Your “to do” list is never going to end. The real purpose of keeping one isn’t to complete all the tasks; it’s to identify what tradeoffs you’ll have to make each day. Helping your high achiever direct reports understand that will save both of you a lot of angst.
Not even the most productive perfectionist can give 110% to absolutely every project that comes their way. They’ll burn out, their work quality and production will suffer, and their staff/coworkers probably will find them challenging to deal with. Why? Not because they’re perfectionists but because they didn’t prioritize and determine the tradeoffs that were necessary for them to achieve “perfection” on the projects that really matter.
And we’ve all seen the mental gyrations parents go through while trying to balance work and home. Shonda Rhimes, best known as the writer and producer of several hit TV shows, said, “If I am killing it on a Scandal script for work, I am probably missing bath and story time at home. If I am at home sewing my kids’ Halloween costumes, I’m probably blowing off a rewrite I was supposed to turn in. If I am accepting a prestigious award, I am missing my baby’s first swim lesson….That is the Faustian bargain one makes with the devil that comes with being a powerful working woman who is also a powerful mother.”

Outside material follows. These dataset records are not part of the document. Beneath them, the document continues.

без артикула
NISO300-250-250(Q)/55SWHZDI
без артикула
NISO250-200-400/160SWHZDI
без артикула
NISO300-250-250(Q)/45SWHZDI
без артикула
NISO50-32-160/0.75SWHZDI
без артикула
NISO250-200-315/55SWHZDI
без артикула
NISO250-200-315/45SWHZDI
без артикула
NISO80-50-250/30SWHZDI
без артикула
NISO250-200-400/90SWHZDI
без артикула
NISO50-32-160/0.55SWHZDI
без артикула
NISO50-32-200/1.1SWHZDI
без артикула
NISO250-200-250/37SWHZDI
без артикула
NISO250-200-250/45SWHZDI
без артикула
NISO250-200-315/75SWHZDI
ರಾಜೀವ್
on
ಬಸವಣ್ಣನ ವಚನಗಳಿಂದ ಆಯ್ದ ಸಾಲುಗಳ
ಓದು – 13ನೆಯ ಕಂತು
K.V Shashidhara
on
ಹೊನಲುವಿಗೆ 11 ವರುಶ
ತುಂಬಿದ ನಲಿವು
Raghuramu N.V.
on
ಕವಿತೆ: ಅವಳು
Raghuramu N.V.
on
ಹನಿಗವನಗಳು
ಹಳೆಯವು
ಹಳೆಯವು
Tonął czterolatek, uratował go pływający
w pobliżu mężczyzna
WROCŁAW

Notice that the tradeoffs she mentions doesn’t mean she’s not able to achieve her goal of being a “powerful working woman…powerful mother.” She understands that if someone is successful in one area of their lives, that almost certainly means that they are “failing” in another. That is normal and should be expected.

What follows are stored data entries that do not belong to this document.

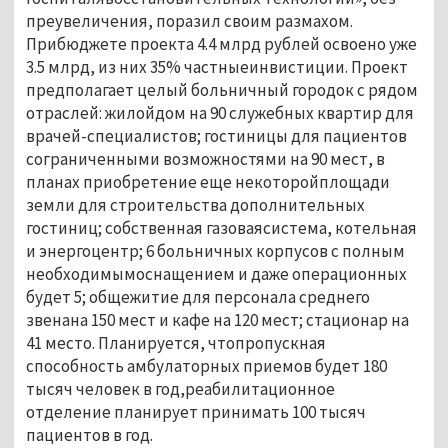
преувеличения, поразил своим размахом.
Прибюджете проекта 4.4 млрд рублей освоено уже
3.5 млрд, из них 35% частныеинвистиции. Проект
предполагает целый больничный городок с рядом
отраслей: жилойдом на 90 служебных квартир для
врачей-специалистов; гостиницы для пациентов
сограниченными возможностями на 90 мест, в
планах приобретение еще некоторойплощади
земли для строительства дополнительных
гостиниц; собственная газоваясистема, котельная
и энергоцентр; 6 больничных корпусов с полным
необходимымоснащением и даже операционных
будет 5; общежитие для персонала среднего
звенана 150 мест и кафе на 120 мест; стационар на
41 место. Планируется, чтопропускная
способность амбулаторных приемов будет 180
тысяч человек в год,реабилитационное
отделение планирует принимать 100 тысяч
пациентов в год.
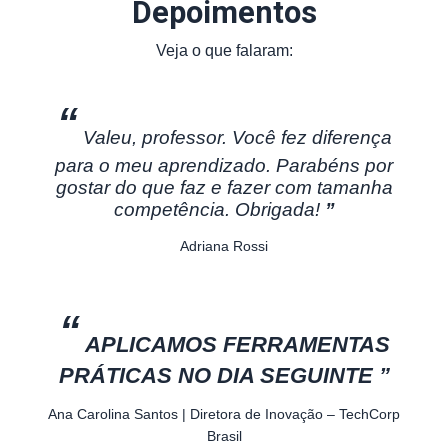
Depoimentos
Veja o que falaram:
“
Valeu, professor. Você fez diferença
para o meu aprendizado. Parabéns por
gostar do que faz e fazer com tamanha
competência. Obrigada!
”
Adriana Rossi
“
APLICAMOS FERRAMENTAS
PRÁTICAS NO DIA SEGUINTE
”
Ana Carolina Santos
| Diretora de Inovação – TechCorp
Brasil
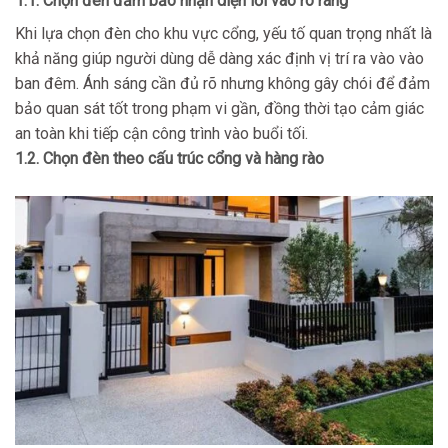
1.1. Chọn đèn đảm bảo nhận diện lối vào rõ ràng
Khi lựa chọn đèn cho khu vực cổng, yếu tố quan trọng nhất là
khả năng giúp người dùng dễ dàng xác định vị trí ra vào vào
ban đêm. Ánh sáng cần đủ rõ nhưng không gây chói để đảm
bảo quan sát tốt trong phạm vi gần, đồng thời tạo cảm giác
an toàn khi tiếp cận công trình vào buổi tối.
1.2. Chọn đèn theo cấu trúc cổng và hàng rào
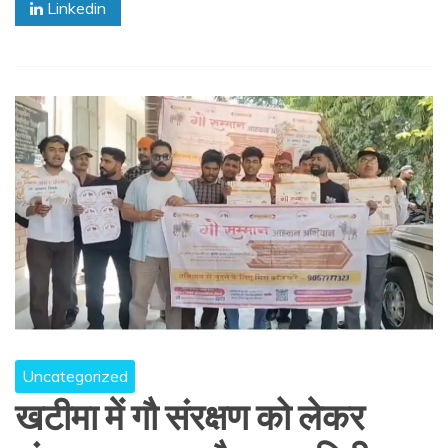
Linkedin
Uncategorized
खटीमा में गौ संरक्षण को लेकर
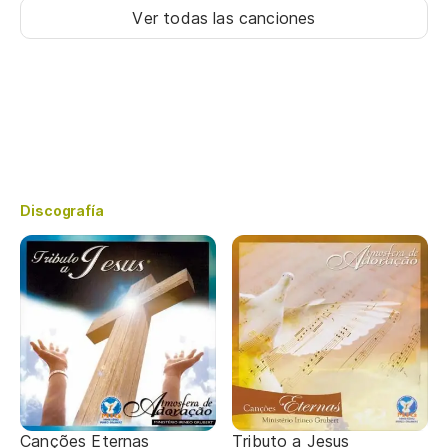
Ver todas las canciones
Discografía
Canções Eternas
Tributo a Jesus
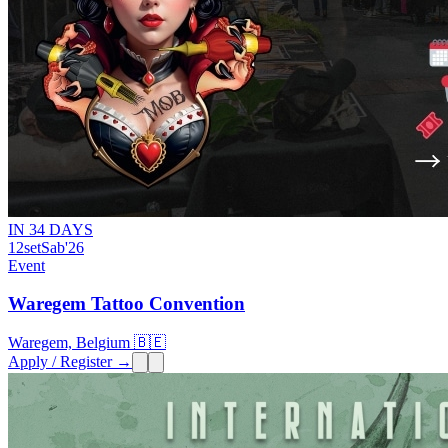
IN 34 DAYS
12
set
Sab
'26
Event
Waregem Tattoo Convention
Waregem, Belgium 🇧🇪
Apply / Register →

When people are struggling to make tradeoffs, remind them of their ultimate goals, what success looks like for them, and the connection between the two. To quote Ms. Rhimes, “…because I get to spend my days making things up, that woman is a better person—and a better mother. Because that woman is happy. That woman is fulfilled. That woman is whole. I wouldn’t want them [her children] to know the me who didn’t get to do this all day long. I wouldn’t want them to know the me who wasn’t doing. My dreams did not come true. But I worked really hard. And I ended up building an empire out of my imagination.”